**PROBLEM TO SOLVE:**
Retype each record below word for word, pictures excluded.

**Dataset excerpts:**
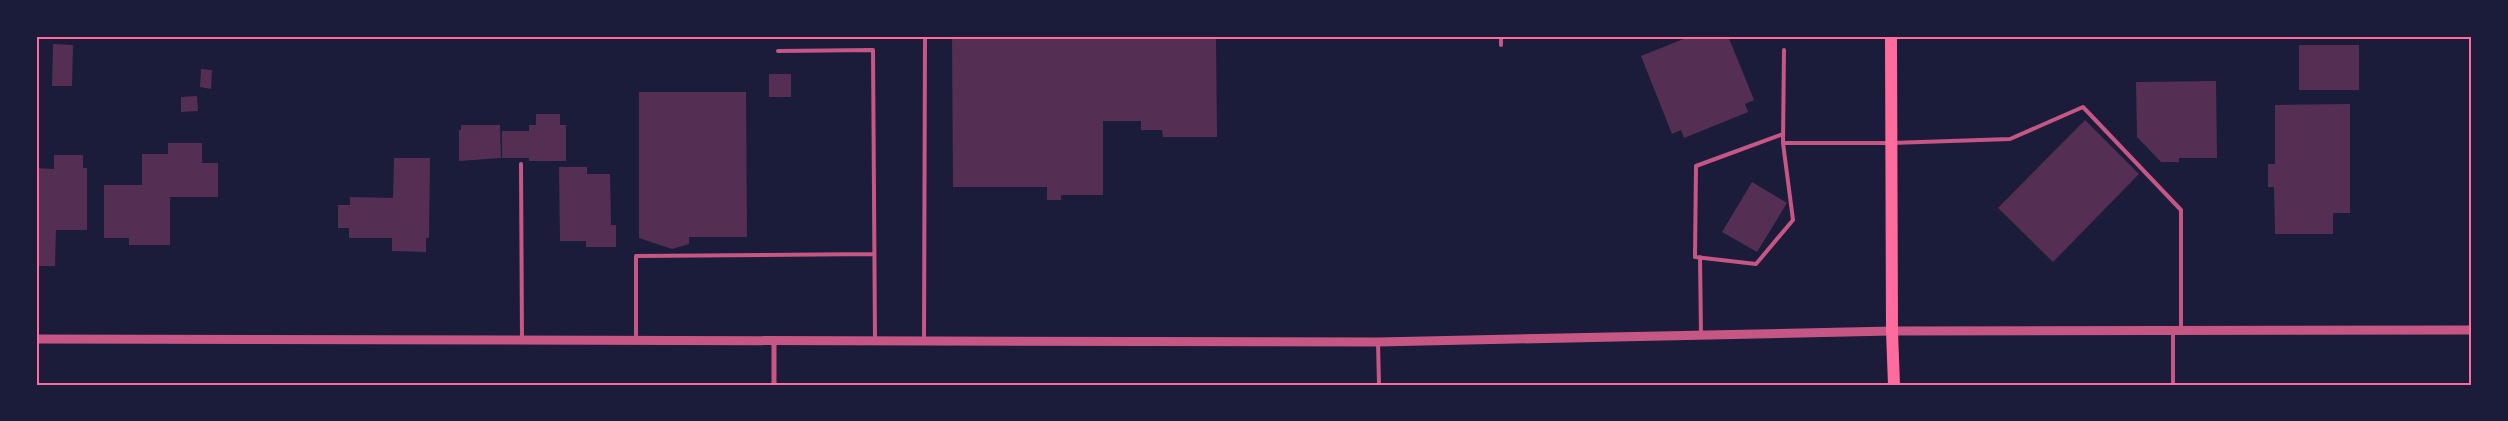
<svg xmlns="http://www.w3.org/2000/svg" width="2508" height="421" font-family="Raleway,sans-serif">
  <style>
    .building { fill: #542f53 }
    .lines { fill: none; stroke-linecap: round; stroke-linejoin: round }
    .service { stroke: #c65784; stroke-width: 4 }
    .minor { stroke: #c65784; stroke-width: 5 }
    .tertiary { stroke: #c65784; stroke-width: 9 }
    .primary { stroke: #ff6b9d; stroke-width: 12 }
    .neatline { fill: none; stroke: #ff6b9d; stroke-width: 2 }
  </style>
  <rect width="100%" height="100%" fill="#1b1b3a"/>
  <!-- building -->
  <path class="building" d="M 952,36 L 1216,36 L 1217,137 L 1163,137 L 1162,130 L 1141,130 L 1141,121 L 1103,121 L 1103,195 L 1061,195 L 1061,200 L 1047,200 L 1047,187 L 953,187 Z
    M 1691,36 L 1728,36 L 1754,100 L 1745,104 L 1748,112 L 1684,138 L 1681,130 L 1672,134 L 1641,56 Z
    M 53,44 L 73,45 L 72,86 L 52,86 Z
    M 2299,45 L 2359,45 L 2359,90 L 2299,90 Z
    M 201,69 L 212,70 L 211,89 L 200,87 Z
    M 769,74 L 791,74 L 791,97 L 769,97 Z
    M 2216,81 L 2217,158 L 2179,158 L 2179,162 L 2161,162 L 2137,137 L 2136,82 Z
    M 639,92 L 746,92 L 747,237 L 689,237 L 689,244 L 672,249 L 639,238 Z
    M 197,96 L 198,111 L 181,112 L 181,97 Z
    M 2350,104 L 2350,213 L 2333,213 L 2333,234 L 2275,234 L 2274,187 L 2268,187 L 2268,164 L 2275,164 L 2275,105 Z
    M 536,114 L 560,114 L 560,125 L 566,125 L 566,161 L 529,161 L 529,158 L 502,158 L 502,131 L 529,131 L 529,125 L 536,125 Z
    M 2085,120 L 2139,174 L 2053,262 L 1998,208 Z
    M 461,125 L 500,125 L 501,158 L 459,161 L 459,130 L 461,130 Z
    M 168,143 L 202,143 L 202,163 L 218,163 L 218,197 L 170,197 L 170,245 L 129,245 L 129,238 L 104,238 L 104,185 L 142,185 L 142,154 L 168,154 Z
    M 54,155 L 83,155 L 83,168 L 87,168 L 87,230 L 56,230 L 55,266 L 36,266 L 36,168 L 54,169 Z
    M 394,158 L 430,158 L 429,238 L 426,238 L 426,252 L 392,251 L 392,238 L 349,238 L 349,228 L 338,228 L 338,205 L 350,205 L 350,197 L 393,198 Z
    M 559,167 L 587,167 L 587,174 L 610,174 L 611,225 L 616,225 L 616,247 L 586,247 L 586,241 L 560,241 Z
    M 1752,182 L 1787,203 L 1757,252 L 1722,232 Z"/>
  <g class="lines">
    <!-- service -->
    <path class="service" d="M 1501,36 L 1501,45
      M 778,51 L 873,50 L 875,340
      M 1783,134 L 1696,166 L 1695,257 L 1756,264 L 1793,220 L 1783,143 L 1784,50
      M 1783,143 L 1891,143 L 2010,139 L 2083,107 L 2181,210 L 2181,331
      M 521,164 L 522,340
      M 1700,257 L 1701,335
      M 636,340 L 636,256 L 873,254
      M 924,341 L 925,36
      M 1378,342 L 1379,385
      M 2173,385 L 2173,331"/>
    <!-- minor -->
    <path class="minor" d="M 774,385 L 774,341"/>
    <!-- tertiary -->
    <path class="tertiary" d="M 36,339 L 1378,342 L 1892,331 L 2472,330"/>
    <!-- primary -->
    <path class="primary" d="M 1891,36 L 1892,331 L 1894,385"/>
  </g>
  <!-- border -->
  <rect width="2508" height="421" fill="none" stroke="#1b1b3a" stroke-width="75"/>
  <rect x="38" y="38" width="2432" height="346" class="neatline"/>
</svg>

**SOLUTION TO THIS TASK:**
<svg xmlns="http://www.w3.org/2000/svg" width="2508" height="421" font-family="Raleway,sans-serif">
  <style>
    .building { fill: #542f53 }
    .lines { fill: none; stroke-linecap: round; stroke-linejoin: round }
    .service { stroke: #c65784; stroke-width: 4 }
    .minor { stroke: #c65784; stroke-width: 5 }
    .tertiary { stroke: #c65784; stroke-width: 9 }
    .primary { stroke: #ff6b9d; stroke-width: 12 }
    .neatline { fill: none; stroke: #ff6b9d; stroke-width: 2 }
  </style>
  <rect width="100%" height="100%" fill="#1b1b3a"/>
  <!-- building -->
  <path class="building" d="M 952,36 L 1216,36 L 1217,137 L 1163,137 L 1162,130 L 1141,130 L 1141,121 L 1103,121 L 1103,195 L 1061,195 L 1061,200 L 1047,200 L 1047,187 L 953,187 Z
    M 1691,36 L 1728,36 L 1754,100 L 1745,104 L 1748,112 L 1684,138 L 1681,130 L 1672,134 L 1641,56 Z
    M 53,44 L 73,45 L 72,86 L 52,86 Z
    M 2299,45 L 2359,45 L 2359,90 L 2299,90 Z
    M 201,69 L 212,70 L 211,89 L 200,87 Z
    M 769,74 L 791,74 L 791,97 L 769,97 Z
    M 2216,81 L 2217,158 L 2179,158 L 2179,162 L 2161,162 L 2137,137 L 2136,82 Z
    M 639,92 L 746,92 L 747,237 L 689,237 L 689,244 L 672,249 L 639,238 Z
    M 197,96 L 198,111 L 181,112 L 181,97 Z
    M 2350,104 L 2350,213 L 2333,213 L 2333,234 L 2275,234 L 2274,187 L 2268,187 L 2268,164 L 2275,164 L 2275,105 Z
    M 536,114 L 560,114 L 560,125 L 566,125 L 566,161 L 529,161 L 529,158 L 502,158 L 502,131 L 529,131 L 529,125 L 536,125 Z
    M 2085,120 L 2139,174 L 2053,262 L 1998,208 Z
    M 461,125 L 500,125 L 501,158 L 459,161 L 459,130 L 461,130 Z
    M 168,143 L 202,143 L 202,163 L 218,163 L 218,197 L 170,197 L 170,245 L 129,245 L 129,238 L 104,238 L 104,185 L 142,185 L 142,154 L 168,154 Z
    M 54,155 L 83,155 L 83,168 L 87,168 L 87,230 L 56,230 L 55,266 L 36,266 L 36,168 L 54,169 Z
    M 394,158 L 430,158 L 429,238 L 426,238 L 426,252 L 392,251 L 392,238 L 349,238 L 349,228 L 338,228 L 338,205 L 350,205 L 350,197 L 393,198 Z
    M 559,167 L 587,167 L 587,174 L 610,174 L 611,225 L 616,225 L 616,247 L 586,247 L 586,241 L 560,241 Z
    M 1752,182 L 1787,203 L 1757,252 L 1722,232 Z"/>
  <g class="lines">
    <!-- service -->
    <path class="service" d="M 1501,36 L 1501,45
      M 778,51 L 873,50 L 875,340
      M 1783,134 L 1696,166 L 1695,257 L 1756,264 L 1793,220 L 1783,143 L 1784,50
      M 1783,143 L 1891,143 L 2010,139 L 2083,107 L 2181,210 L 2181,331
      M 521,164 L 522,340
      M 1700,257 L 1701,335
      M 636,340 L 636,256 L 873,254
      M 924,341 L 925,36
      M 1378,342 L 1379,385
      M 2173,385 L 2173,331"/>
    <!-- minor -->
    <path class="minor" d="M 774,385 L 774,341"/>
    <!-- tertiary -->
    <path class="tertiary" d="M 36,339 L 1378,342 L 1892,331 L 2472,330"/>
    <!-- primary -->
    <path class="primary" d="M 1891,36 L 1892,331 L 1894,385"/>
  </g>
  <!-- border -->
  <rect width="2508" height="421" fill="none" stroke="#1b1b3a" stroke-width="75"/>
  <rect x="38" y="38" width="2432" height="346" class="neatline"/>
</svg>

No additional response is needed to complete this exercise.